Porfía en seguir a mi lado, pese a mis constantes ceños fruncidos y mis tormentas furibundas, que espetan anatemas maléficos y animosidad por doquier. No se marcha, no se inmuta, no se da por aludida, mi compañera la soledad. Se ha enquistado en mi alma como un virus residente y silente, empecinado en ahuyentar a la alegría.
Mi compañera, la soledad, no me da tregua y me atosiga inmisericorde con sus circunloquios lunáticos, haciéndome partícipe de las lóbregas miserias del ostracismo anacoreta que gobierna con mano férrea mis días.
Las semanas y los meses se eslabonan como esclavos en galeras, a la espera de un nuevo año de grisácea rutina. Somos un dueto imperfecto, un matrimonio mal avenido: litigamos, contendemos, nos enzarzamos en trifulcas sin sentido. Altercamos como fieras enganchadas en los filamentos espinosos de un torbellino de emociones anuladas. Nos buscamos y necesitamos en la misma medida que deploramos la mera existencia del otro.

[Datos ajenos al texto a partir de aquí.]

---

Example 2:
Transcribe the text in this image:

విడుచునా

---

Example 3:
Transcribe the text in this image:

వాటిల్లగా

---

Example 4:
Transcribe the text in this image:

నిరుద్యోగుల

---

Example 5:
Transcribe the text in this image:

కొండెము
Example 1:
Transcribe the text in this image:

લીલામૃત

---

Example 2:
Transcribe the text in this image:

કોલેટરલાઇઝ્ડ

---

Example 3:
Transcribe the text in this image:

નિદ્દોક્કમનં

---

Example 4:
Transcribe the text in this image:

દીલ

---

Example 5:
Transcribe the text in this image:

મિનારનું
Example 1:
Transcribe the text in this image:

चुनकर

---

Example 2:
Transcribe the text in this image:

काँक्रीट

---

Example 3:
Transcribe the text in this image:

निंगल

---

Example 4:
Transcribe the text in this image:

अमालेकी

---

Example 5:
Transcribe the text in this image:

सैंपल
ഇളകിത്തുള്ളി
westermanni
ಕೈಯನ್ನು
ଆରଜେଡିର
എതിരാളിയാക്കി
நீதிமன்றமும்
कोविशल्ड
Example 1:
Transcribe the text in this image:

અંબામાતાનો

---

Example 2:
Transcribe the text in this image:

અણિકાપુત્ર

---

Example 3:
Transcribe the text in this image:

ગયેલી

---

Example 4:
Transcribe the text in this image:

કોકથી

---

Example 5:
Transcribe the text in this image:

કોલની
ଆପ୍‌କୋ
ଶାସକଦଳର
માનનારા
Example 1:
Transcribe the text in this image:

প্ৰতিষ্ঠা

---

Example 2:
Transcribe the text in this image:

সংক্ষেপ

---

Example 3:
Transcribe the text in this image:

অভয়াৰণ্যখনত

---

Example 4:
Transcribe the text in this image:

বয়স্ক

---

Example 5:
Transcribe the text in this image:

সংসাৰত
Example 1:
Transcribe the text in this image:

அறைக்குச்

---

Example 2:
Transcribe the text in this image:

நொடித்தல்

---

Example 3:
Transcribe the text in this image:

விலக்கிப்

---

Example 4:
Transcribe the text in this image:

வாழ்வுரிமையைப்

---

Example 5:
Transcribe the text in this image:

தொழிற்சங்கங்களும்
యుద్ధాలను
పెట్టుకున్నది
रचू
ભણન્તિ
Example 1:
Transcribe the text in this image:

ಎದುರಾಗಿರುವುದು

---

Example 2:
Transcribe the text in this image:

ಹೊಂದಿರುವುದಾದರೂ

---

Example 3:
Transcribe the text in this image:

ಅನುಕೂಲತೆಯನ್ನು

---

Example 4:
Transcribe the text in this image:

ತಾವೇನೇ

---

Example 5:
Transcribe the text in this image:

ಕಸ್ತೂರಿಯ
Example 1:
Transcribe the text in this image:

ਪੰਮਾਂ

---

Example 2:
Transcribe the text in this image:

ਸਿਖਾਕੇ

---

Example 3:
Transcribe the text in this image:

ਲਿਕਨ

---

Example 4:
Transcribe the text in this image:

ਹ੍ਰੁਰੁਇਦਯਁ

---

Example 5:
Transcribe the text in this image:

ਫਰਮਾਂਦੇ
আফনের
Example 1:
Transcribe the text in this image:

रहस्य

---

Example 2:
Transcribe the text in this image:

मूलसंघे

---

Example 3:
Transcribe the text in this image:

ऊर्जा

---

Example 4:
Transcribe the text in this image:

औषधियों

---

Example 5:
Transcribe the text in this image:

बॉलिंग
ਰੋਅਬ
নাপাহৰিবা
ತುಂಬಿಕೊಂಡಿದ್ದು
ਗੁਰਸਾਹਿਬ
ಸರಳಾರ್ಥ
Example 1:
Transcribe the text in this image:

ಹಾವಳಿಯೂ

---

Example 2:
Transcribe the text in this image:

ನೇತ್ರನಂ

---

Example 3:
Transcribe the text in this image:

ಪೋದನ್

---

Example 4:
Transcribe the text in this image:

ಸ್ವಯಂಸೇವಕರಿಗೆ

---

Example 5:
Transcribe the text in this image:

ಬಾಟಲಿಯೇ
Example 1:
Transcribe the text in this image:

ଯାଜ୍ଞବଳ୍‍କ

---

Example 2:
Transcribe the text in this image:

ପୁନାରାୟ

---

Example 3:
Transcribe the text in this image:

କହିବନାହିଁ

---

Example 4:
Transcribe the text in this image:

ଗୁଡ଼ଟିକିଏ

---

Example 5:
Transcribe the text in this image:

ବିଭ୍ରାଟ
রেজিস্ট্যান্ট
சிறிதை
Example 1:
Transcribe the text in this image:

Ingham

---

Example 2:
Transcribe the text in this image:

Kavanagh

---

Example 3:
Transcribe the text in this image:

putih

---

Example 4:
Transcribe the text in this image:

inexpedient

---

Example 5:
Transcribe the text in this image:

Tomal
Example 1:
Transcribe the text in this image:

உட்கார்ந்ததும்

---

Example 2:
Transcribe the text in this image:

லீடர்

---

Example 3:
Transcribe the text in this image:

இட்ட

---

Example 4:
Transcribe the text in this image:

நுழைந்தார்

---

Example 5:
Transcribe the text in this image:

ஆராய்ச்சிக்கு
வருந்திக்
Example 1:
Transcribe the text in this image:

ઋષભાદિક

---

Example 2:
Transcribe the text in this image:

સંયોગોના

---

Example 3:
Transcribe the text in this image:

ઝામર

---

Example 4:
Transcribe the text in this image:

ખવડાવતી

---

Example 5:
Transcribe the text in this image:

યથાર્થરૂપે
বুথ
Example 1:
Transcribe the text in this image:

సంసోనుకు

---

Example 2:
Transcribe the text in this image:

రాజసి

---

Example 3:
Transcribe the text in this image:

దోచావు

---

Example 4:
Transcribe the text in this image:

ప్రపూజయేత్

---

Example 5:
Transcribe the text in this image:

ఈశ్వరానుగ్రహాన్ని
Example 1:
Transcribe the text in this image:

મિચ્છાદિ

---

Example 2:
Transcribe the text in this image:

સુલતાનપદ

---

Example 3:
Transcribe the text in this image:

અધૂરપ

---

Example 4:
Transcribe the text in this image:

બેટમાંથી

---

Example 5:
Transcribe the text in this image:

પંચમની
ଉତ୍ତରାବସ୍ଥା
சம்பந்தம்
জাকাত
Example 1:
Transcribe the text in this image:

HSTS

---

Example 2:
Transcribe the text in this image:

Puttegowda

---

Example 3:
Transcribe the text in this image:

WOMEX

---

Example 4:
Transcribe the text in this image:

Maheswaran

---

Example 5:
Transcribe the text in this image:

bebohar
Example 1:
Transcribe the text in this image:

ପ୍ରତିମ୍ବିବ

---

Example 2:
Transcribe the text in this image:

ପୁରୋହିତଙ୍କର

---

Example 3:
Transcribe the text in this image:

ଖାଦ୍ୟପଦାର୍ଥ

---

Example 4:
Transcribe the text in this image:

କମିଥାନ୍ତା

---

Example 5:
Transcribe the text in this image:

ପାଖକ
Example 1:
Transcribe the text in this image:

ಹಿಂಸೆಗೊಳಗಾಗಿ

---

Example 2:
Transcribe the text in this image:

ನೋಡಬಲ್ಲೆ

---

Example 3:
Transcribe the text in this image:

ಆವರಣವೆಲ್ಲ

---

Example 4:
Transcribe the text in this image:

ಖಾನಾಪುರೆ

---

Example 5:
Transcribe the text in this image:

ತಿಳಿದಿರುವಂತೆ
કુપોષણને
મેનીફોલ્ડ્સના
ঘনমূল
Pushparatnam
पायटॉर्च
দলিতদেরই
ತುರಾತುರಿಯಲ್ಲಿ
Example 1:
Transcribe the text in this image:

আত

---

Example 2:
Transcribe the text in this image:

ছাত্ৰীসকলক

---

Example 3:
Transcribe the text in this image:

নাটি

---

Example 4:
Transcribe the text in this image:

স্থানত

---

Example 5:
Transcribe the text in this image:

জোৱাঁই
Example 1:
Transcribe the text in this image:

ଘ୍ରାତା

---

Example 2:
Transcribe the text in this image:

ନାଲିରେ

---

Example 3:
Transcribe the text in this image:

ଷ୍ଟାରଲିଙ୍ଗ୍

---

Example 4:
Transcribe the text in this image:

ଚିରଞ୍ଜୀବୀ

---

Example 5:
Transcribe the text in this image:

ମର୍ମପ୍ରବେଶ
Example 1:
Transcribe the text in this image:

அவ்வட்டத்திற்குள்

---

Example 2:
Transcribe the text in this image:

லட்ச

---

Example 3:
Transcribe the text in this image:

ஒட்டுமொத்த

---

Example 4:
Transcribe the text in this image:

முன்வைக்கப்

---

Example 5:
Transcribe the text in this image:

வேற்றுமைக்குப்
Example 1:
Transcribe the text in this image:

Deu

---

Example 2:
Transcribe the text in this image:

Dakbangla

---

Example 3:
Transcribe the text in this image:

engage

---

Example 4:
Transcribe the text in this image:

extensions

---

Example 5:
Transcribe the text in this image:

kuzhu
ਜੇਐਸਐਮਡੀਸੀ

Hablo con desconocidos para socavar el rumor de la soledad, y cuando alguien se aproxima y me sonríe, me zambullo en su sonrisa como si fuera ésta un santuario de perpetua alegría. Cuando alguien deroga con su voz la perorata de mi compañera, la soledad, añoro esos momentos y anhelo prolongarlos hasta el fin de mis días, pues temo el retorno a mi hogar, sembrado de sombras espectrales y coros vocingleros que atraviesan las paredes y se quedan suspendidos en el aire, como una legión de nubarrones de una noche eterna.